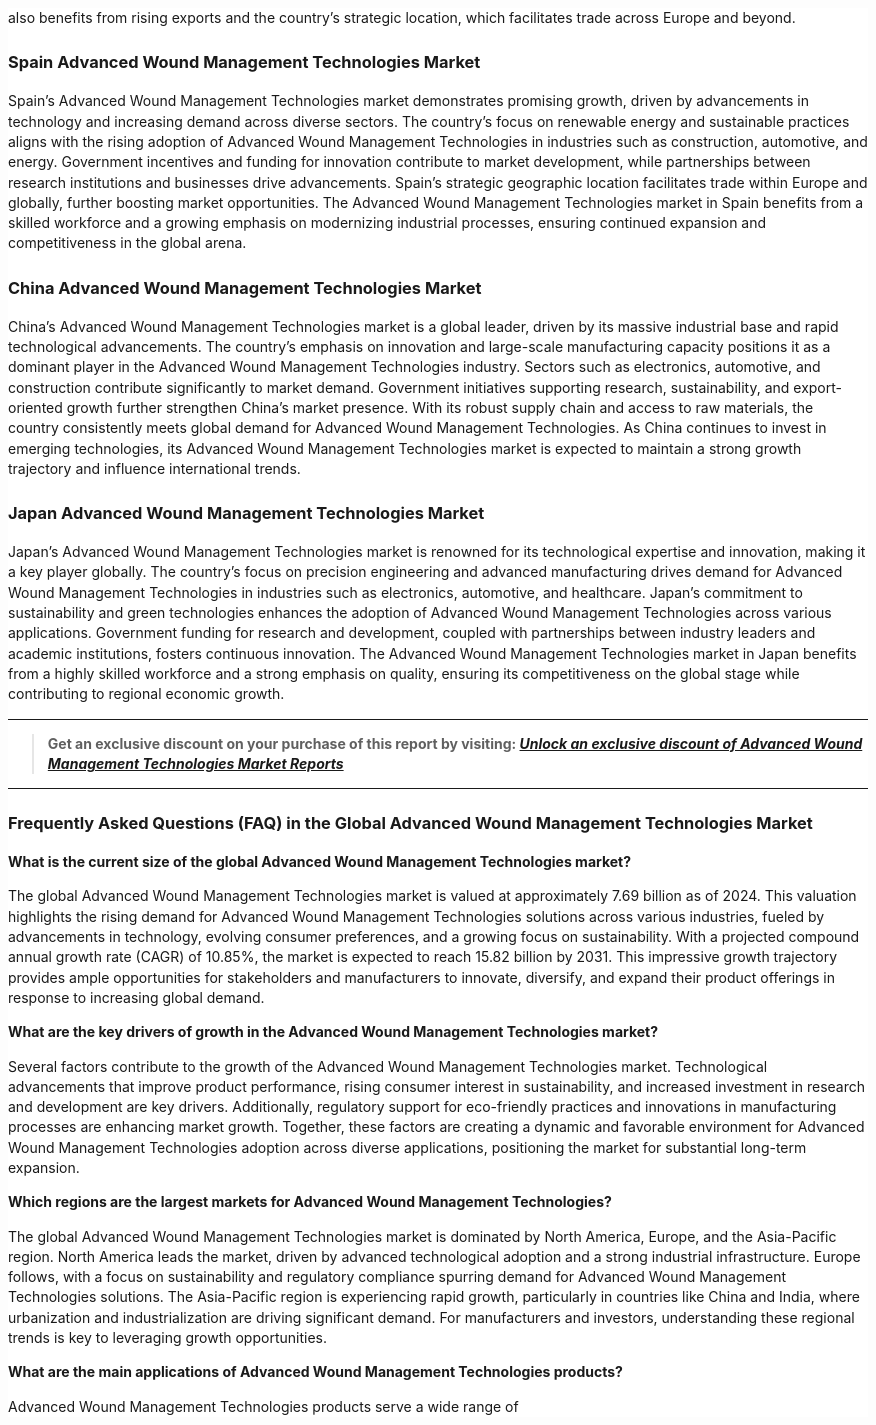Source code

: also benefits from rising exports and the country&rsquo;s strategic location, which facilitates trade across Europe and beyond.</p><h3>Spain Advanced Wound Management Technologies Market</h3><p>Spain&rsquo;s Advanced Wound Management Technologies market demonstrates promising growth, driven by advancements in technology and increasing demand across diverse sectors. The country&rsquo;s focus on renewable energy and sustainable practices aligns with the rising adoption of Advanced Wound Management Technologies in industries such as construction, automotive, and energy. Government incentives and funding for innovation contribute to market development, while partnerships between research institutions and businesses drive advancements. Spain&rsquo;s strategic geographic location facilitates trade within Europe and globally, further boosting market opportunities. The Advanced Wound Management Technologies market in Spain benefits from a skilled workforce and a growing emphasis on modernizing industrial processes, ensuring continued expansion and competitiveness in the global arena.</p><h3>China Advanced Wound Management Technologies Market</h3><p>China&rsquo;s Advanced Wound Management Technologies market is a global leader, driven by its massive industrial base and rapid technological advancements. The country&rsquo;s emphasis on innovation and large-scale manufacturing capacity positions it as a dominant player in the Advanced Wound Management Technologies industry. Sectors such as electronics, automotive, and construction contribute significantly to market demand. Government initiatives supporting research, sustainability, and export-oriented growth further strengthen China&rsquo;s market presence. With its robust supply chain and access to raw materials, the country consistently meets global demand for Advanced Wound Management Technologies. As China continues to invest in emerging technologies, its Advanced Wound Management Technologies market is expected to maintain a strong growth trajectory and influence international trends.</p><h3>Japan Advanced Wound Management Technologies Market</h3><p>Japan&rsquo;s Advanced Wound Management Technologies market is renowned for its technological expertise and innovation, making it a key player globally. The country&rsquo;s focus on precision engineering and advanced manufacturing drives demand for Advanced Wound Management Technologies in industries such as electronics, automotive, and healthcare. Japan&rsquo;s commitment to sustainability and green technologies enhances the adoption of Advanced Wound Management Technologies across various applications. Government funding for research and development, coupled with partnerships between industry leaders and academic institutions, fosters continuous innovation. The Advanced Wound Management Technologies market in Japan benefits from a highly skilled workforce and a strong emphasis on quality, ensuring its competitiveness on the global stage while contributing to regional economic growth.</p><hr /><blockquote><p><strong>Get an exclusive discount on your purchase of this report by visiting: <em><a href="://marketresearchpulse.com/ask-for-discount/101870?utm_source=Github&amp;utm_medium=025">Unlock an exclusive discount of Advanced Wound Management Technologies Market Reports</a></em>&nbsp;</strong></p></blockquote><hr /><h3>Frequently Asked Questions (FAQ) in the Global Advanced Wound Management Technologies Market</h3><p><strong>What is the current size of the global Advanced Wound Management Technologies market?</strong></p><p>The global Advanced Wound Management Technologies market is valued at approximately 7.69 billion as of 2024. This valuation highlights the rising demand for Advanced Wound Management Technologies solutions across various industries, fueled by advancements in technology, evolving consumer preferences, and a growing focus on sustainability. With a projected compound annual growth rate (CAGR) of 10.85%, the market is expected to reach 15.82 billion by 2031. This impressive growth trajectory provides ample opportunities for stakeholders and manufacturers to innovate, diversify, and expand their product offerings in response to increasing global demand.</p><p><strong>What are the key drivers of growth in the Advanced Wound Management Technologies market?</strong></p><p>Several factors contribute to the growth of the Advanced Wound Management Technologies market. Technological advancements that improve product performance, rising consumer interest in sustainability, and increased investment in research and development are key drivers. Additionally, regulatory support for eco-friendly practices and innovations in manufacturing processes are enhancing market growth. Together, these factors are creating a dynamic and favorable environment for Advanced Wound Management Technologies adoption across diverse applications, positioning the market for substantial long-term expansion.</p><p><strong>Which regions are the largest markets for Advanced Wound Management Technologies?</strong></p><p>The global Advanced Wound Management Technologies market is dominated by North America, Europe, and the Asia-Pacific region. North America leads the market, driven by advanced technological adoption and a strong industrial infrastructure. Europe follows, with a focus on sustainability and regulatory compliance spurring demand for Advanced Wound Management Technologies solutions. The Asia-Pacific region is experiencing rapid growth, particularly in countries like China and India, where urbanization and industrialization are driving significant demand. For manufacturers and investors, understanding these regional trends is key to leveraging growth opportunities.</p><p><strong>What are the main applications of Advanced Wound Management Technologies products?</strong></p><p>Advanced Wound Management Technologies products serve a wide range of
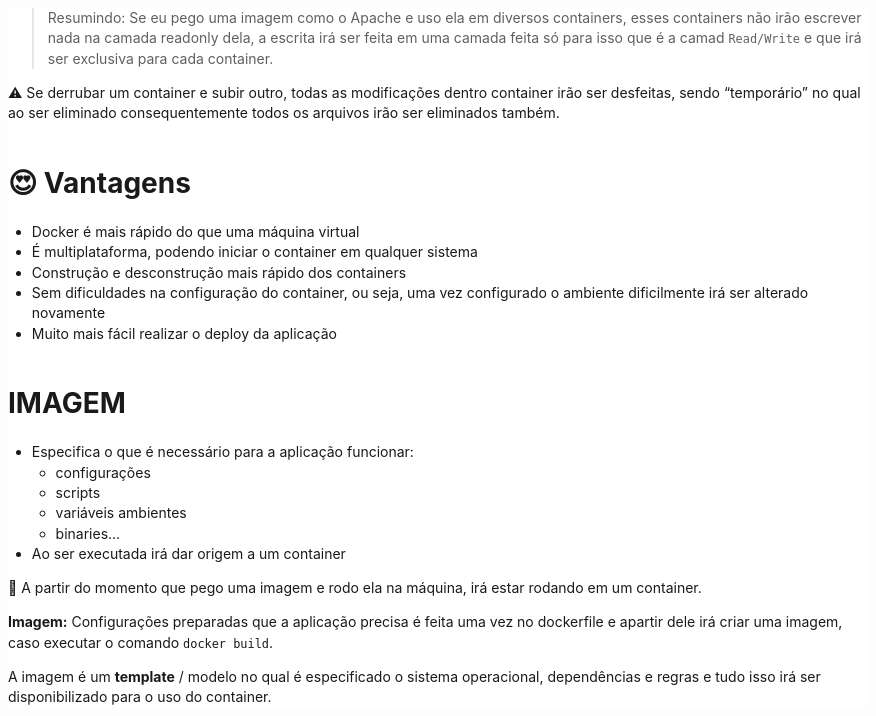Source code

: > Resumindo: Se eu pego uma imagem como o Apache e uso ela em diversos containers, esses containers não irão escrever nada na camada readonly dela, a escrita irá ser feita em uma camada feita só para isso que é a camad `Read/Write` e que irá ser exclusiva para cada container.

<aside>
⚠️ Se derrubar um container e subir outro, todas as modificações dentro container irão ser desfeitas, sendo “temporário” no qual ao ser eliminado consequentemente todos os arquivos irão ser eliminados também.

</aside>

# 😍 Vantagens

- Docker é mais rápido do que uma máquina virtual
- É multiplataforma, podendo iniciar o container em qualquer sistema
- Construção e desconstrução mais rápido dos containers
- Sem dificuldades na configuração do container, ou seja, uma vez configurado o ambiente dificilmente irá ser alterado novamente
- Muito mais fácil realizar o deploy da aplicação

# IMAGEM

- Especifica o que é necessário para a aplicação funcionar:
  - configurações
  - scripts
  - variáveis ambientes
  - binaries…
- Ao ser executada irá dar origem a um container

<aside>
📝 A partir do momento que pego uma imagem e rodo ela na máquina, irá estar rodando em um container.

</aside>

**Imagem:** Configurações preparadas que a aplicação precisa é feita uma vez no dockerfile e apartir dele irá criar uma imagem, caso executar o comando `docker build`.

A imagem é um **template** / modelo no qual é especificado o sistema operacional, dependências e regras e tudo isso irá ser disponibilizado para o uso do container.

-*-

▶ [Work instruction] Word for word, restate the lines of the data above that fall between the line holding "para cada container." and the line holding "- variáveis ambientes", inclusive, and no other lines.

▶ [Finished exercise]
: > Resumindo: Se eu pego uma imagem como o Apache e uso ela em diversos containers, esses containers não irão escrever nada na camada readonly dela, a escrita irá ser feita em uma camada feita só para isso que é a camad `Read/Write` e que irá ser exclusiva para cada container.

<aside>
⚠️ Se derrubar um container e subir outro, todas as modificações dentro container irão ser desfeitas, sendo “temporário” no qual ao ser eliminado consequentemente todos os arquivos irão ser eliminados também.

</aside>

# 😍 Vantagens

- Docker é mais rápido do que uma máquina virtual
- É multiplataforma, podendo iniciar o container em qualquer sistema
- Construção e desconstrução mais rápido dos containers
- Sem dificuldades na configuração do container, ou seja, uma vez configurado o ambiente dificilmente irá ser alterado novamente
- Muito mais fácil realizar o deploy da aplicação

# IMAGEM

- Especifica o que é necessário para a aplicação funcionar:
  - configurações
  - scripts
  - variáveis ambientes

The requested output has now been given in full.